En contraposición, ser testigo de la represión de la autoridades chinas, del esfuerzo consciente y falto de límites de transformar la fisonomía no sólo de la capital tibetana, sino de toda la región.

Un tiempo que no volverá

Amigos y compañeros de profesión que han estado recientemente en el Tíbet, me comentan que la política china ha continuado a lo largo de estos años, y que ya poco queda en pie de esa maravillosa y somnolienta ciudad que era Lhasa, con sus monasterios, palacios y templos.

No se si me atrevería a volver. Ya resultaba insultante en aquellos tiempos que las autoridades de Beijing hubiesen recortado los jardines del palacio Potala para colocar una plaza de cemento con una avión militar en medio.

Ya parecían absolutamente fuera de lugar y abominables esos edificios administrativos con paredes cubiertas por azulejos blancos, cristales tornasolados y grandes letras doradas en chino, que daban la impresión de ser grandes baños públicos. Y que tanto contrastaban con los colores amables y los trazos refinados de la arquitectura tibetana.

Quizás resulte mejor guardar la imagen del Tíbet pretérito, ilusorio, mágico, aunque se trate del mero recuerdo de una realidad que no existe.

Los abusos de Beijing

China ha perpetrado un crimen cultural, medioambiental y social en el Tíbet al que la «comunidad internacional» ha asistido sin levantar la voz, porque, como siempre sucede, los valores morales, el sentido común y la legalidad internacional les resultan indiferentes a las grandes potencias cuando esto no les conviene, como sucede en el Sáhara o en Palestina. La doble moral a la que ya no tienes acostumbrados.

Bonitas palabras de respeto a los derechos humanos y a las minorías que se quedan vacías de contenido apenas aparecen intereses comerciales y geoestratégicos. Y China, mercado de 1.300 millones de potenciales consumidores, puede hacer lo que quiera con los tibetanos mientras nos permita hacer allí negocios.

A partir de la próxima entrada, haré un repaso a las violaciones a los Derechos Humanos perpetradas por el gobierno de Beijing en el Tíbet.
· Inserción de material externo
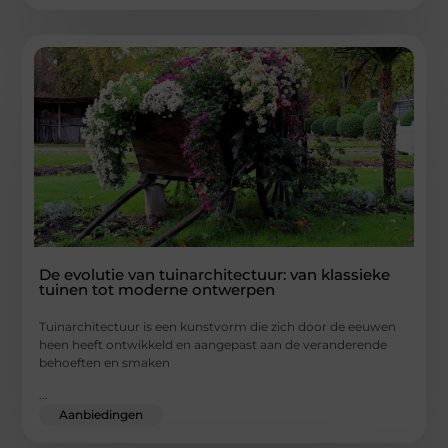
De evolutie van tuinarchitectuur: van klassieke
tuinen tot moderne ontwerpen
Tuinarchitectuur is een kunstvorm die zich door de eeuwen
heen heeft ontwikkeld en aangepast aan de veranderende
behoeften en smaken
...
Aanbiedingen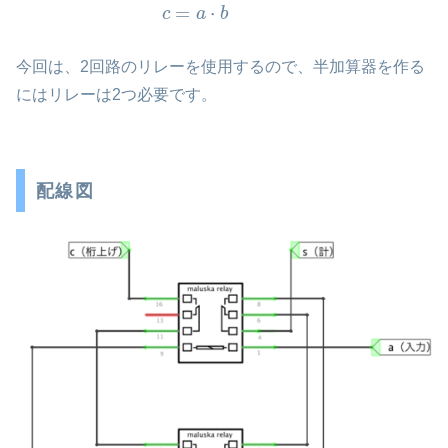
=
⋅
c
a
b
今回は、2回路のリレーを使用するので、半加算器を作る
にはリレーは2つ必要です。
配線図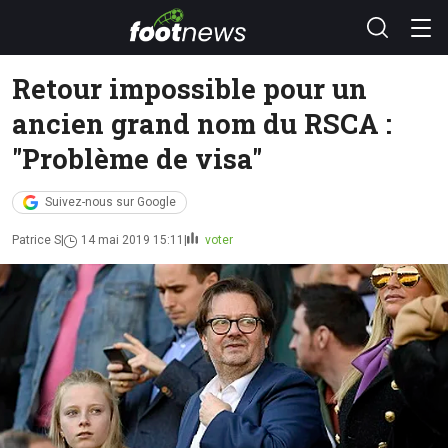
Retour impossible pour un
ancien grand nom du RSCA :
"Problème de visa"
Suivez-nous sur Google
Patrice S
14 mai 2019 15:11
voter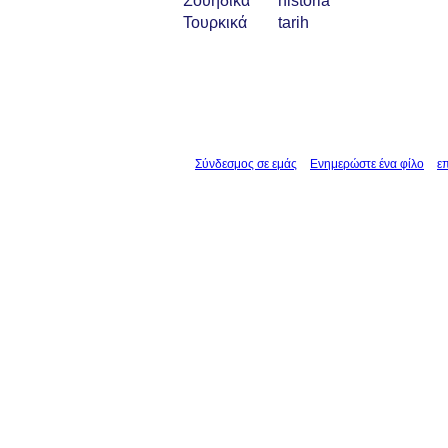
Σουηδικά
historia
Τουρκικά
tarih
Σύνδεσμος σε εμάς
Ενημερώστε ένα φίλο
ε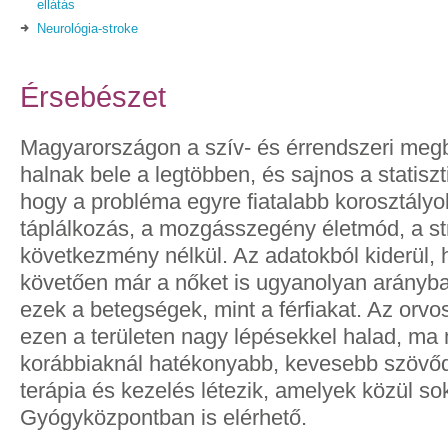
ellátás
Neurológia-stroke
Érsebészet
Magyarországon a szív- és érrendszeri me
halnak bele a legtöbben, és sajnos a statiszt
hogy a probléma egyre fiatalabb korosztályok
táplálkozás, a mozgásszegény életmód, a s
következmény nélkül. Az adatokból kiderül,
követően már a nőket is ugyanolyan arányba
ezek a betegségek, mint a férfiakat. Az or
ezen a területen nagy lépésekkel halad, ma
korábbiaknál hatékonyabb, kevesebb szövő
terápia és kezelés létezik, amelyek közül s
Gyógyközpontban is elérhető.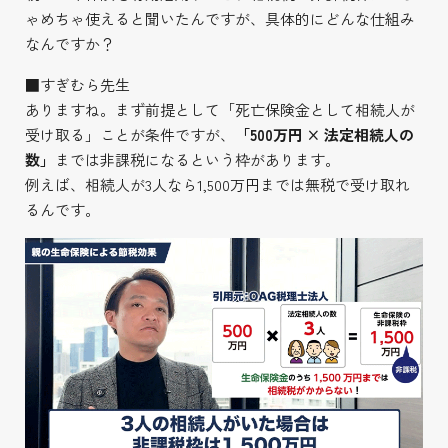
ゃめちゃ使えると聞いたんですが、具体的にどんな仕組み
なんですか？
■すぎむら先生
ありますね。まず前提として「死亡保険金として相続人が
受け取る」ことが条件ですが、
「500万円 × 法定相続人の
数」
までは非課税になるという枠があります。
例えば、相続人が3人なら1,500万円までは無税で受け取れ
るんです。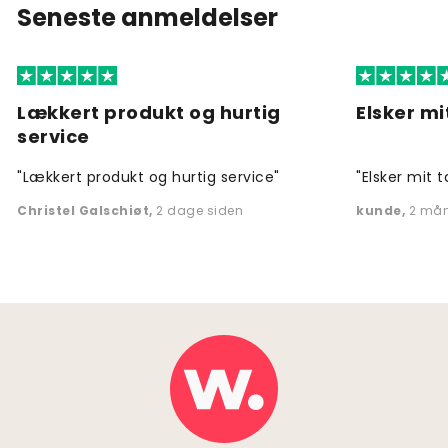
Seneste anmeldelser
Lækkert produkt og hurtig
Elsker mi
service
"Lækkert produkt og hurtig service"
"Elsker mit t
Christel Galschiøt
,
2 dage siden
kunde
,
2 mån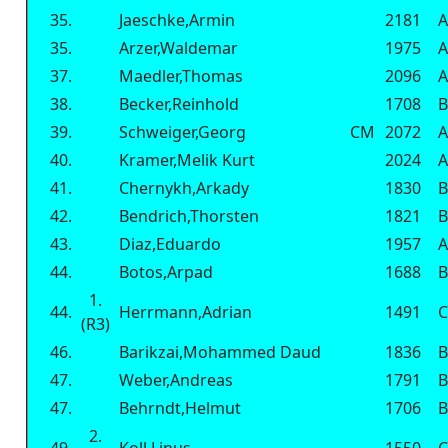
35.
Jaeschke,Armin
2181
A
35.
Arzer,Waldemar
1975
A
37.
Maedler,Thomas
2096
A
38.
Becker,Reinhold
1708
B
39.
Schweiger,Georg
CM
2072
A
40.
Kramer,Melik Kurt
2024
A
41.
Chernykh,Arkady
1830
B
42.
Bendrich,Thorsten
1821
B
43.
Diaz,Eduardo
1957
A
44.
Botos,Arpad
1688
B
1.
44.
Herrmann,Adrian
1491
C
(R3)
46.
Barikzai,Mohammed Daud
1836
B
47.
Weber,Andreas
1791
B
47.
Behrndt,Helmut
1706
B
2.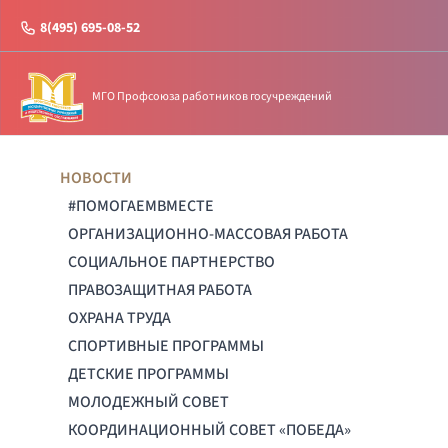
8(495) 695-08-52
МГО Профсоюза работников госучреждений
НОВОСТИ
#ПОМОГАЕМВМЕСТЕ
ОРГАНИЗАЦИОННО-МАССОВАЯ РАБОТА
СОЦИАЛЬНОЕ ПАРТНЕРСТВО
ПРАВОЗАЩИТНАЯ РАБОТА
ОХРАНА ТРУДА
СПОРТИВНЫЕ ПРОГРАММЫ
ДЕТСКИЕ ПРОГРАММЫ
МОЛОДЕЖНЫЙ СОВЕТ
КООРДИНАЦИОННЫЙ СОВЕТ «ПОБЕДА»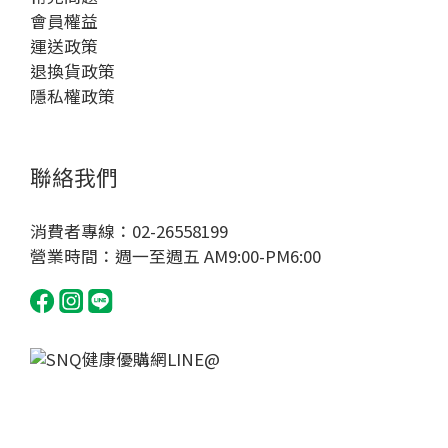
會員權益
運送政策
退換貨政策
隱私權政策
聯絡我們
消費者專線：02-26558199
營業時間：週一至週五 AM9:00-PM6:00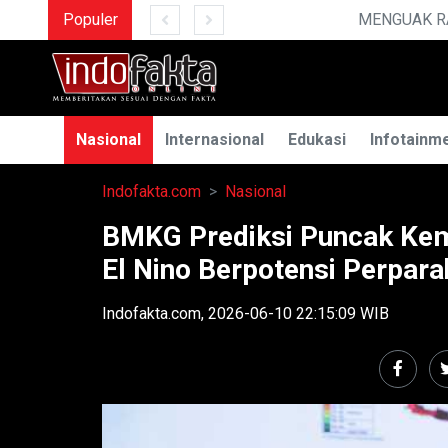
Populer
MENGUAK RAHASIA ILMU TE
Nasional
Internasional
Edukasi
Infotainm
Indofakta.com
Nasional
BMKG Prediksi Puncak Ke
El Nino Berpotensi Perpar
Indofakta.com, 2026-06-10 22:15:09 WIB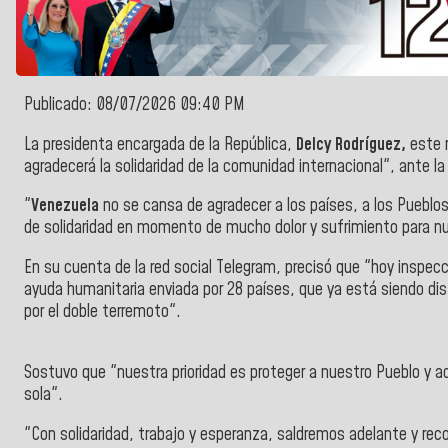
Publicado: 08/07/2026 09:40 PM
La presidenta encargada de la República,
Delcy Rodríguez,
este 
agradecerá la solidaridad de la comunidad internacional", ante la
"
Venezuela
no se cansa de agradecer a los países, a los Pueblo
de solidaridad en momento de mucho dolor y sufrimiento para nu
En su cuenta de la red social Telegram, precisó que "hoy inspe
ayuda humanitaria enviada por 28 países, que ya está siendo dist
por el doble terremoto".
Sostuvo que "nuestra prioridad es proteger a nuestro Pueblo y a
sola".
"Con solidaridad, trabajo y esperanza, saldremos adelante y rec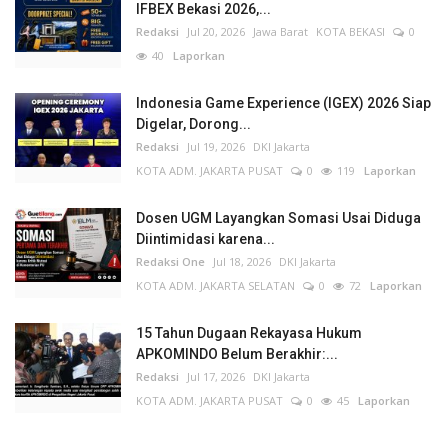
IFBEX Bekasi 2026,...
Redaksi
Jul 20, 2026
Jawa Barat
KOTA BEKASI
0
40
Laporkan
Indonesia Game Experience (IGEX) 2026 Siap
Digelar, Dorong...
Redaksi
Jul 19, 2026
DKI Jakarta
KOTA ADM. JAKARTA PUSAT
0
119
Laporkan
Dosen UGM Layangkan Somasi Usai Diduga
Diintimidasi karena...
Redaksi One
Jul 18, 2026
DKI Jakarta
KOTA ADM. JAKARTA SELATAN
0
72
Laporkan
15 Tahun Dugaan Rekayasa Hukum
APKOMINDO Belum Berakhir:...
Redaksi
Jul 17, 2026
DKI Jakarta
KOTA ADM. JAKARTA PUSAT
0
45
Laporkan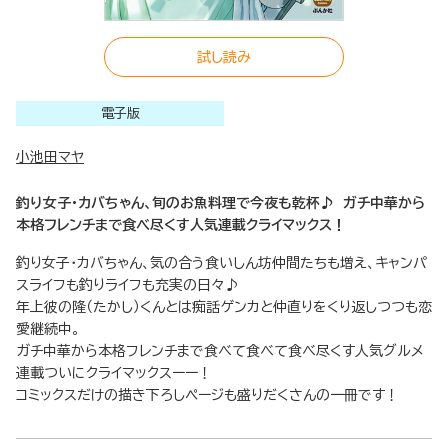
試し読み
電子版
小池田マヤ
釣り女子・カバちゃん、旬のお魚料理で今夜も乾杯♪ ガチ中華から
本格フレンチまで食べ尽くす人気連載クライマックス！
釣り女子・カバちゃん、気の合う食いしん坊仲間たちも増え、キャンパ
スライフも釣りライフも充実の日々♪
年上彼の隆（たかし）くんとは痴話ゲンカと仲直りをくり返しつつも恋
愛継続中。
ガチ中華から本格フレンチまで食べて食べて食べ尽くす人気グルメ
連載ついにクライマックスーー！
コミックスだけの描き下ろしページも盛りだくさんの一冊です！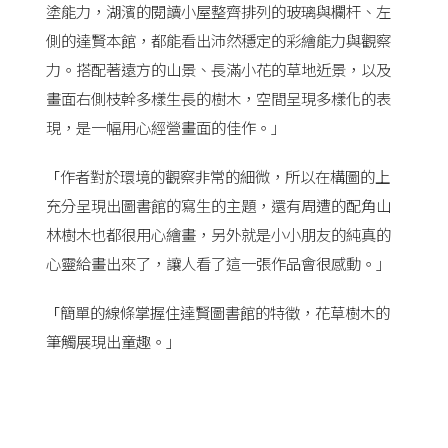
塗能力，湖濱的閱讀小屋整齊排列的玻璃與欄杆、左
側的達賢本館，都能看出沛然穩定的彩繪能力與觀察
力。搭配著遠方的山景、長滿小花的草地近景，以及
畫面右側枝幹多樣生長的樹木，空間呈現多樣化的表
現，是一幅用心經營畫面的佳作。」
作者對於環境的觀察非常的細微，所以在構圖的上
「
充分呈現出圖書館的寫生的主題，還有周遭的配角山
林樹木也都很用心繪畫，另外就是小小朋友的純真的
心靈給畫出來了，讓人看了這一張作品會很感動。」
簡單的線條掌握住達賢圖書館的特徵，花草樹木的
「
筆觸展現出童趣。」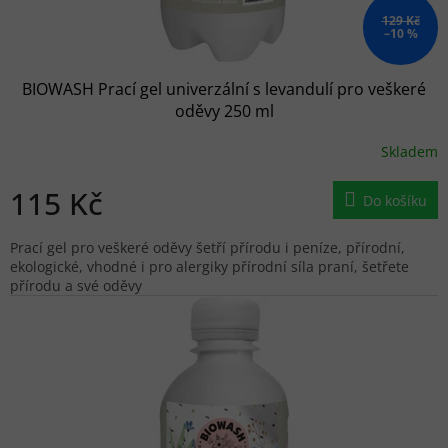
129 Kč
–10 %
BIOWASH Prací gel univerzální s levandulí pro veškeré
oděvy 250 ml
Skladem
115 Kč
Do košíku
Prací gel pro veškeré oděvy šetří přírodu i peníze, přírodní,
ekologické, vhodné i pro alergiky přírodní síla praní, šetřete
přírodu a své oděvy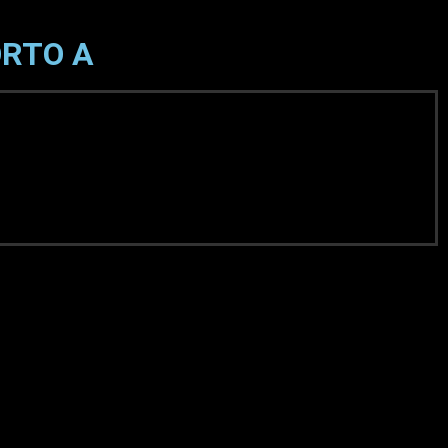
ORTO A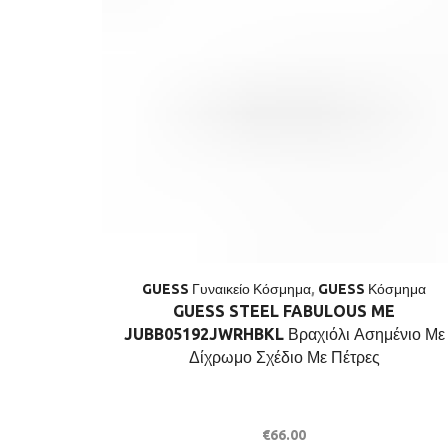
GUESS Γυναικείο Κόσμημα
,
GUESS Κόσμημα
GUESS STEEL FABULOUS ME
JUBB05192JWRHBKL Βραχιόλι Ασημένιο Με
Δίχρωμο Σχέδιο Με Πέτρες
€
66.00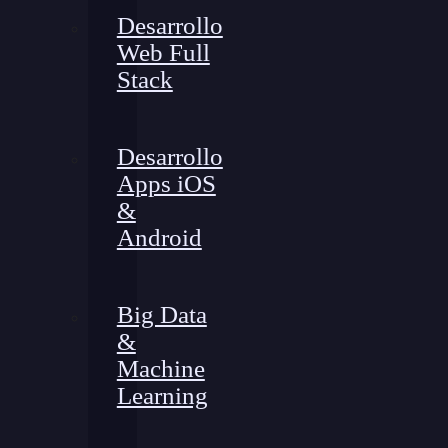
Desarrollo
Web Full
Stack
Desarrollo
Apps iOS
&
Android
Big Data
&
Machine
Learning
Arrestos arbitrarios, torturas, abusos sexuales. La cara más oscura de una realidad que quizás ahora que se celebran los Juegos Olímpicos, valdría la pena reflejar en profundidad.

Quizás se trate de un buen momento para levantar la voz, aunque las cosas no vayan a cambiar mientras en este mundo no mande más que un valor supremo e indiscutible: el dinero.